Les bons jours, l'ancien athlète utilise une canne. Mais la plupart du temps, il doit se déplacer avec un déambulateur. Il a besoin d'aide pour chaque petit geste du quotidien, comme s'asseoir, préparer un repas et même s'habiller. « À un moment donné, c'est ma blonde qui devait mettre mes bas. C'est dur ça. Tu te sens comme un poids mort. »

À l'invalidité s'ajoute la douleur, qu'il comparait à des coups de marteau sur les genoux. Une douleur qui l'empêchait de dormir et l'obligeait à prendre tout un cocktail de médicaments antidouleur.

Depuis qu'il a testé le Keeogo en septembre, M. Levasseur tente de convaincre les anciens combattants de financer les 40 000 $ que coûte l'appareil. Depuis Noël, le fabricant a accepté de lui louer l'exosquelette pendant une période de quelques mois. Une entente temporaire, qui permet à l'entreprise de documenter les bienfaits de la technologie sur les patients dans le quotidien.

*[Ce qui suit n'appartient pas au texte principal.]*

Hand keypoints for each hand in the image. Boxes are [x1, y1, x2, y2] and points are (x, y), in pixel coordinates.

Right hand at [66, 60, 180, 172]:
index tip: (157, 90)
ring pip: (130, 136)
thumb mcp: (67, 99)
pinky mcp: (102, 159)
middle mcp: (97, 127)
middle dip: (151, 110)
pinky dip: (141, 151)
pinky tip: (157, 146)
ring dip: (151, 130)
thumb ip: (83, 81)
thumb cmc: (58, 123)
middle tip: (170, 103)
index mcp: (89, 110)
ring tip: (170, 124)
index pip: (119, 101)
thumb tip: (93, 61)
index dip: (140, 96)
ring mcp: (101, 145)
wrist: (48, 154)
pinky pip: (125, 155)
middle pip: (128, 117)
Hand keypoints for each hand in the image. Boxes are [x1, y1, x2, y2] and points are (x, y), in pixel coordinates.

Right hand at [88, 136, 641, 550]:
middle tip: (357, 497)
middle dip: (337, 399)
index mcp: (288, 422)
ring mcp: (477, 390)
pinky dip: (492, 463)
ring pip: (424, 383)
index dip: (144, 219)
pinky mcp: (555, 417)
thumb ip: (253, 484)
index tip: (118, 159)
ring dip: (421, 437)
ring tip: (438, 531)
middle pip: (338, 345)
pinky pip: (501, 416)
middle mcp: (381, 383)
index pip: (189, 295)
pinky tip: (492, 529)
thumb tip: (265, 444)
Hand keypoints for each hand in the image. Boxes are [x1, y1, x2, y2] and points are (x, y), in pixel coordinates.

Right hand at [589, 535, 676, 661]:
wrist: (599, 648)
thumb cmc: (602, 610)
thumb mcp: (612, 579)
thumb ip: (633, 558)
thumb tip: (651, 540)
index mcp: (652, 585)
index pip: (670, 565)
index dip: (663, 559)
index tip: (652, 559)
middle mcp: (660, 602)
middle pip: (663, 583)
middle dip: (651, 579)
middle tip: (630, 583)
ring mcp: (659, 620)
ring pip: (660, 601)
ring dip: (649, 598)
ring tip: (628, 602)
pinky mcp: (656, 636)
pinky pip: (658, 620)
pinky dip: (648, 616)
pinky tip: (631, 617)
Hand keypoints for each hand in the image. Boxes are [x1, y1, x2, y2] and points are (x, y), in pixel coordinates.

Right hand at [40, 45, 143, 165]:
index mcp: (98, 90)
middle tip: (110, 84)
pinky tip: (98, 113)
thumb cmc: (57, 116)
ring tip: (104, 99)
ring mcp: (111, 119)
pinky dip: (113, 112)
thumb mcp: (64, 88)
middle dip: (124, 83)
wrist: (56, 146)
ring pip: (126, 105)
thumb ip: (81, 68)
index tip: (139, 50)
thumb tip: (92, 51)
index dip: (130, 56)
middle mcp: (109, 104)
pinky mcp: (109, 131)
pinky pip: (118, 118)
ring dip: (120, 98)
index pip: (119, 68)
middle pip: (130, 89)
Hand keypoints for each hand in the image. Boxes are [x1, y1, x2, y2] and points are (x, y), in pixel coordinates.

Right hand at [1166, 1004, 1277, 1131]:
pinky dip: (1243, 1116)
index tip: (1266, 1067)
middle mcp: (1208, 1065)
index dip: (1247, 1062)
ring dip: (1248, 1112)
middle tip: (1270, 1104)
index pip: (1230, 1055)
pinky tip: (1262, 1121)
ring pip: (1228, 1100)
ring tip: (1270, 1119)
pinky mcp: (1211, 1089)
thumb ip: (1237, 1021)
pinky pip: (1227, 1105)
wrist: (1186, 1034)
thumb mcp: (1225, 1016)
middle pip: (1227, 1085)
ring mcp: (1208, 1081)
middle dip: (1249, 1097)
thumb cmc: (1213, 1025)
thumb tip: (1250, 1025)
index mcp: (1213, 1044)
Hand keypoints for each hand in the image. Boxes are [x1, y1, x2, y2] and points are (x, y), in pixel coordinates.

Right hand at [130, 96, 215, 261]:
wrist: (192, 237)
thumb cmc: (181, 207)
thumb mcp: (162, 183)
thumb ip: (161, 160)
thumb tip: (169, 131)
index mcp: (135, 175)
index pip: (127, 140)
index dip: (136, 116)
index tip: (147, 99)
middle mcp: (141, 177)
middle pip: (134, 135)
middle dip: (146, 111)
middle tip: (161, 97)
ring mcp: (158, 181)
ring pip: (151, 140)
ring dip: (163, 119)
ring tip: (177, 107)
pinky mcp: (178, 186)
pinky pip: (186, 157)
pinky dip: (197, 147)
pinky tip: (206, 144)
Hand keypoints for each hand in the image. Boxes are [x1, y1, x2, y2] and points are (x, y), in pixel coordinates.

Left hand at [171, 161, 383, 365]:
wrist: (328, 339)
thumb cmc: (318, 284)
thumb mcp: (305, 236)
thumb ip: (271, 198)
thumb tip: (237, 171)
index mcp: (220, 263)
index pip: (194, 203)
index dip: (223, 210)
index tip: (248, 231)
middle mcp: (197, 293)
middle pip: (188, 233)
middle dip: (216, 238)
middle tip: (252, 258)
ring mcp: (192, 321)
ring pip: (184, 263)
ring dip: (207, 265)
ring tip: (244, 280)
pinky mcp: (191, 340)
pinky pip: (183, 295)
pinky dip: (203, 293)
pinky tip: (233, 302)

Lorsque nous avons à nouveau rencontré Raymond Levasseur à la mi-janvier, il portait l'exosquelette depuis quelques semaines. C'était la première fois depuis bien longtemps qu'il osait s'aventurer à l'extérieur en plein hiver. Avant, il avait toujours peur de tomber. « Je suis sorti un hiver une fois, juste pour que mes chiens fassent leurs besoins et je suis tombé. Ma blonde n'était pas à la maison. J'ai dû attendre dehors et c'est mon chien qui m'a réchauffé. Je n'étais pas capable de me relever. il faisait moins 20. Maintenant, je sors dehors et il n'y a aucun problème! »

Avec l'appareil, M. Levasseur a retrouvé son autonomie. Il se sent à nouveau utile. Mais le plus important pour lui, c'est que l'appareil diminue sa douleur. Pour la première fois depuis des mois, il peut enfin dormir plus que trois heures de suite. Il a même réduit de moitié sa médication. « Je peux dormir mes nuits, car j'ai moins mal. Si je suis capable de me débarrasser de cette maudite drogue, d'être capable de travailler... Être capable de travailler et de dormir. Tant mieux pour moi! »

L'entente de location avec le fabricant prend fin d'ici quelques mois, l'ancien soldat espère que les anciens combattants accepteront, d'ici là, de rembourser ce genre d'équipement. « J'aimerais ça l'avoir. Si quelqu'un me le paye ou que j'obtiens une subvention, je vais la prendre. Mais je veux que l'appareil soit reconnu par les vétérans. Je ne suis pas tout seul, il y en a d'autres gars, d'autres vétérans qui en ont besoin. »

Entre-temps, Raymond entend bien profiter de chaque instant que lui offre cette nouvelle qualité de vie.